Everyone knows the feeling. Something cracks you open — a funeral, a close call, a Yom Kippur that actually worked — and you think: this time it’s different. This time it will stick.
And it doesn’t stick.
The Sages tell us that the maidservants at the Red Sea saw more than the prophet Yechezkail ever did. More light. More clarity. More God.
And then they went back to serving.
Rav Chayim Shmuelevitz asks the obvious question: how? How do you witness the greatest revelation in history and walk away unchanged?
His answer is devastating in its simplicity: because they didn’t do anything with it.
The nations heard. They trembled. For a moment, the world shook. And then the moment passed — and so did the trembling. A feeling without a foothold disappears. Always.
This is the entire project of mussar. Not to feel more. To become more. The goal isn’t the shiver — it’s what you build while you’re still shivering.
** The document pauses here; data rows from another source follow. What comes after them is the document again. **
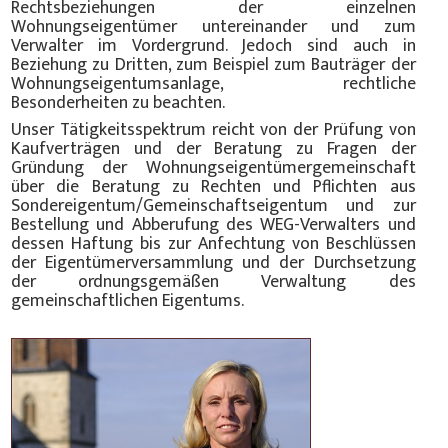
Rechtsbeziehungen der einzelnen
Wohnungseigentümer untereinander und zum
Verwalter im Vordergrund. Jedoch sind auch in
Beziehung zu Dritten, zum Beispiel zum Bauträger der
Wohnungseigentumsanlage, rechtliche
Besonderheiten zu beachten.
Unser Tätigkeitsspektrum reicht von der Prüfung von
Kaufverträgen und der Beratung zu Fragen der
Gründung der Wohnungseigentümergemeinschaft
über die Beratung zu Rechten und Pflichten aus
Sondereigentum/Gemeinschaftseigentum und zur
Bestellung und Abberufung des WEG-Verwalters und
dessen Haftung bis zur Anfechtung von Beschlüssen
der Eigentümerversammlung und der Durchsetzung
der ordnungsgemäßen Verwaltung des
gemeinschaftlichen Eigentums.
The Chazon Ish, when asked how to reach elevated spiritual levels, gave an answer that sounds almost disappointing: keep the mitzvos. All the details. According to halacha. That is the elevation.
Not the peak experience. The daily practice.
When something cracks you open — a fast day, a loss, a moment of unexpected grace — you have a narrow window. The feeling is real. But feelings are not loyal. They leave.
So before they do: do something. Call someone. Make a commitment. Change one thing.
The maidservants saw God and stayed maidservants. We don’t have to.
Feelings visit. Habits live. Act before it expires.